ACC watches step nearing transition

Conference: One season away from an expansion that will put new emphasis on football, the basketball old guard stands ready to protect its good name.

College Basketball 2003 : Acc Men

Sunset Season

November 21, 2003|By Don Markus | Don Markus,SUN STAFF

It's as if Roy Williams never left North Carolina for Kansas. Those 15 years he spent with the Jayhawks might have merely been Oz - part fantasy, part nightmare - for all the changes that seem to have occurred in the power structure of the Atlantic Coast Conference.

When Williams departed Chapel Hill for Lawrence to pursue a head coaching career in 1988, Duke and North Carolina finished fifth and seventh, respectively, in the country. The way this season is shaping up, the Blue Devils and Tar Heels are again the top two teams, according to coaches, fans and the media.

But there is one major difference.

"When I left the ACC 15 years ago, it was pretty much a consensus that it was the best league in the country," Williams said recently. "The last few years I don't know whether that was the consensus. From what little I know, I think things are in place for us to be on the rise again."
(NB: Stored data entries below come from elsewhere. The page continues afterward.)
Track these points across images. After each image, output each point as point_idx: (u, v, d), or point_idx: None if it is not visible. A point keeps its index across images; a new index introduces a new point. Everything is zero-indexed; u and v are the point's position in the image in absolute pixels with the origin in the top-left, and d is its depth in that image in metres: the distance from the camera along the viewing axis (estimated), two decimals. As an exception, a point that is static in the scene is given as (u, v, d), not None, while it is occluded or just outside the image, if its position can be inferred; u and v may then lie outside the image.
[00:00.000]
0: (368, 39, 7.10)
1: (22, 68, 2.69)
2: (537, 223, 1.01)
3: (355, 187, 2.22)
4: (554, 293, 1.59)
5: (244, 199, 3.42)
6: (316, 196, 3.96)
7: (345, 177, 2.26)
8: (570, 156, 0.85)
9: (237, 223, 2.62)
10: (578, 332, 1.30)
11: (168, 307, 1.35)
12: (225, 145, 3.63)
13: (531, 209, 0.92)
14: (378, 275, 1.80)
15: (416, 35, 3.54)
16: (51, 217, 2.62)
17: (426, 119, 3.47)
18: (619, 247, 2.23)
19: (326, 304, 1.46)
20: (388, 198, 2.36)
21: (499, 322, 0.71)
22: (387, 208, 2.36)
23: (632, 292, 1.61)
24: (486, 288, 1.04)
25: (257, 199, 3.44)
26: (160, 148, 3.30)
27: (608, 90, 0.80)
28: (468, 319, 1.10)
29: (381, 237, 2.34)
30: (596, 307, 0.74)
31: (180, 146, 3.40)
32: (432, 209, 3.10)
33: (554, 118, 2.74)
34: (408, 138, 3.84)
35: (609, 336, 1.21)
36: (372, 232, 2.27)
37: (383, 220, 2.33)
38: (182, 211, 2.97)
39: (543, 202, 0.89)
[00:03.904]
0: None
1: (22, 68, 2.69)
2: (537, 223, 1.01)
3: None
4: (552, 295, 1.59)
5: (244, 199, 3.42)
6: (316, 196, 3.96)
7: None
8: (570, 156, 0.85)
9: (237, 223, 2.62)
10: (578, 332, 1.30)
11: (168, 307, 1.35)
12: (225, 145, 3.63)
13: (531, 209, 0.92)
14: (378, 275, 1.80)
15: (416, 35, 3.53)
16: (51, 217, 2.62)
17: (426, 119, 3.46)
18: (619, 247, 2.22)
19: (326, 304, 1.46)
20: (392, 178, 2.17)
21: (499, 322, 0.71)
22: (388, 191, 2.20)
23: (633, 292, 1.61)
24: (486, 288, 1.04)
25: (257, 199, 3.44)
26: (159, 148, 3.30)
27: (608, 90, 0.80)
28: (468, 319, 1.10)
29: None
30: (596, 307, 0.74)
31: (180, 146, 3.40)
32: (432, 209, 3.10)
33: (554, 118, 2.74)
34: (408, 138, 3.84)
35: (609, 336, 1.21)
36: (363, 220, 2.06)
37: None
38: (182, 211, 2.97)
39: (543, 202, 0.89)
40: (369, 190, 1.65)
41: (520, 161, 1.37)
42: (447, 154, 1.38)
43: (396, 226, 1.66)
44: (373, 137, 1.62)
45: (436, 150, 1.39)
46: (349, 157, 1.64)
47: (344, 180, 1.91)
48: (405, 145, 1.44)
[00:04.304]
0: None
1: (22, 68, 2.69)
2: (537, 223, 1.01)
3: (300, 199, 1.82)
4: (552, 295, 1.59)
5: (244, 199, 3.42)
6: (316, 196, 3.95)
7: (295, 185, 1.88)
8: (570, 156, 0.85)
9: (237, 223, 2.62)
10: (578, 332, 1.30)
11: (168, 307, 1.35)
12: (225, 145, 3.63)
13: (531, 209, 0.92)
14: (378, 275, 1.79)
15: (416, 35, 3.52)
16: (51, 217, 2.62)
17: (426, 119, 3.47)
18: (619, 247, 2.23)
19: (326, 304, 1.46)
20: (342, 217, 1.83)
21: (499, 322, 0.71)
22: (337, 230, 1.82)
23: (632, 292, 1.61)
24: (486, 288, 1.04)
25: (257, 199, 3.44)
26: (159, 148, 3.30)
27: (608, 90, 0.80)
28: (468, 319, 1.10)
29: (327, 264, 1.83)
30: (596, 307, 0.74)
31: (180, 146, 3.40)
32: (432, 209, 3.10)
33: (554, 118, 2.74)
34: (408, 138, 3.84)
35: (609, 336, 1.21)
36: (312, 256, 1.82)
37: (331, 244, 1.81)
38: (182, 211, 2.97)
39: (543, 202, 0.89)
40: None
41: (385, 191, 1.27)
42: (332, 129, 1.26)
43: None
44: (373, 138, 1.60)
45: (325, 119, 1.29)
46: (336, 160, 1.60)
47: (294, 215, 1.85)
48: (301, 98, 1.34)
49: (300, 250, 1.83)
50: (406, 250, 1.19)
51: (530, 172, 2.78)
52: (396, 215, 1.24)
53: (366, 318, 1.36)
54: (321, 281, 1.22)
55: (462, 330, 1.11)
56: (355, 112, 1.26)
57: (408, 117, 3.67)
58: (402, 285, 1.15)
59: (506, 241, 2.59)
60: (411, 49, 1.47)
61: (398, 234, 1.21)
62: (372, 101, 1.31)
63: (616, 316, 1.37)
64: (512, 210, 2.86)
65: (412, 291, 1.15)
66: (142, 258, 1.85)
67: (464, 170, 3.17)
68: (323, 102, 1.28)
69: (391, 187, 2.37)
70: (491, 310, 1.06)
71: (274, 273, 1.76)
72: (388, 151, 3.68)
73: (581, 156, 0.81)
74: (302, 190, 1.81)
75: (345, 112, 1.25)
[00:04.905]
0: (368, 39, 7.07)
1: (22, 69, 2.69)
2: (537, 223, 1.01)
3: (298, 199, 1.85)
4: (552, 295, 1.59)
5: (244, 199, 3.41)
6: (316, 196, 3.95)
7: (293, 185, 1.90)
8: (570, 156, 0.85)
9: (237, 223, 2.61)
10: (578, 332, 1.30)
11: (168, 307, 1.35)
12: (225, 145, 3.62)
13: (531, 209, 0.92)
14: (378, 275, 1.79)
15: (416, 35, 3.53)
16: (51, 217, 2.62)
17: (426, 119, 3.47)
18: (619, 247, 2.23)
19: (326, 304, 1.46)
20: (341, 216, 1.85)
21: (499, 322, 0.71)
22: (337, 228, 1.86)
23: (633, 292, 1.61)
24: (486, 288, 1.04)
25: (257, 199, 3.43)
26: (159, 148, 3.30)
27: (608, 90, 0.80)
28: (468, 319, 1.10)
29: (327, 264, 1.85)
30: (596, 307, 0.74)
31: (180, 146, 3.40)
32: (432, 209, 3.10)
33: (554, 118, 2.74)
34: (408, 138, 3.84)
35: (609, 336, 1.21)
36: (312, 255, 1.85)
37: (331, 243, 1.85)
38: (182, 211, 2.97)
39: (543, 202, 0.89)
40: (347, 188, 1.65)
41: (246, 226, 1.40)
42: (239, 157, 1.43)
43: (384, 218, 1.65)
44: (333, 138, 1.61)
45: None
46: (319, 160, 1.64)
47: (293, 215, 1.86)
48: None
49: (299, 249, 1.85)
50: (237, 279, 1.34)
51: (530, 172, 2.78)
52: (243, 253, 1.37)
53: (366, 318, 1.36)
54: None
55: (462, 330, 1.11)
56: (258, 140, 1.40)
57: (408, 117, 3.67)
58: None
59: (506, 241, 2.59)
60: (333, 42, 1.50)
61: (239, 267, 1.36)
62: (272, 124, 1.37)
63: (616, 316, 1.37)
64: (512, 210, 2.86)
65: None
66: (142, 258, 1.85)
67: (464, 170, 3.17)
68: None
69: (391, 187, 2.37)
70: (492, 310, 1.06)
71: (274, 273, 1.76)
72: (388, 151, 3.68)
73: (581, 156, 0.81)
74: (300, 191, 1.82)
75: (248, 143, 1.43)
FOR THE RECORD - The spelling of Lonny Baxter has been corrected for the electronic database. See microfilm for original story.

The ACC doesn't have a lot of time for its ascent to take shape before the questions begin anew, as soon as football-rich and basketball-mediocre Miami and Virginia Tech join the league next season. This could be the ACC's last hurrah.

With one wary eye on the future, and perhaps a teary one on the past, the ACC will begin playing its final season as a nine-team league.

"I think some people will have some nostalgia for the simple round-robin [home and home] purity of that, and rightfully so," ACC commissioner John Swofford said recently. "I also think there's an awful lot of excitement in looking forward in terms of what the future brings."

Billy Packer is not looking at this season with any sense of melancholy. An All-ACC player at Wake Forest in the early 1960s, and a broadcaster of conference games for more than 30 years, Packer said he doesn't foresee any great shift for ACC basketball in the future.

"This is a football issue," Packer said. "I don't think it's as dramatic as when South Carolina left the league [after the 1970-71 season]. I don't think anyone really cares outside their area. Do you think there are people at Clemson who think about what Miami is doing?"

Williams is careful not to make too many enemies before the first game is played.

"I think it's great for the league that Maryland-Duke is a great rivalry," the Carolina coach said. "I think it's great for the league that North Carolina-Duke is a great rivalry. The last couple of years we struggled and maybe I'm being hopeful, but I think it can regain some of its luster.

"I don't think it has to supplant or replace Maryland-Duke."

Those dynamics played into the ACC's expansion plans. To gain Maryland's support for expansion, the ACC had to break up its North Carolina power base and agree to let the Terrapins continue to play the Blue Devils at least twice every season in men's basketball.

It will mean North Carolina won't play Wake Forest twice a year and Duke won't play North Carolina State home-and-home annually, at least under the current scheduling model. It also means some of those traditional rivalries will be played out in a round-robin format for the last time this season.

"There will be some slippage in that; there has to be when you're not playing everyone in a true round robin. I can speak from some experience that when we went from the Big Eight to the Big 12, we were still extremely strong, even though at Kansas, we only played Oklahoma once and Texas once," Williams said.

"When Kansas played Oklahoma State, I don't care where the game was, it was still packed and still as competitive as it can be. The fact that you're not doing it twice, mathematically, you have to know that it's going to affect you some."

Dave Odom, who was an assistant at Virginia and the head coach at Wake Forest before leaving the ACC for South Carolina, has watched with some sadness the end of the league he has known since growing up in Elon, N.C.

"Anytime you change, you're not the same," Odom said earlier this week. "If you're asking me if it's going to be changing for the better or the worse, there's no way anyone can know that. There are certain things that are intrinsic in a smaller conference such as the ACC. The ACC has been the league in the country that has stood pat - the only exception being Florida State and Georgia Tech - and had flourished with the geography and the intimacy that had bred the rivalries.

"We didn't need to foster anything else to make it better. Everything was there to make it a great league. As the landscape changed, I think the leaders of the conference looked at it and felt this was the time to move to protect the strength of the league and make sure it remained viable. To answer your question, `Will it ever be the same?' No, it won't be the same, and I don't think the people who run the league want it to be the same. They want it to be different. Does that mean it will be better or worse? No, it means it will be different."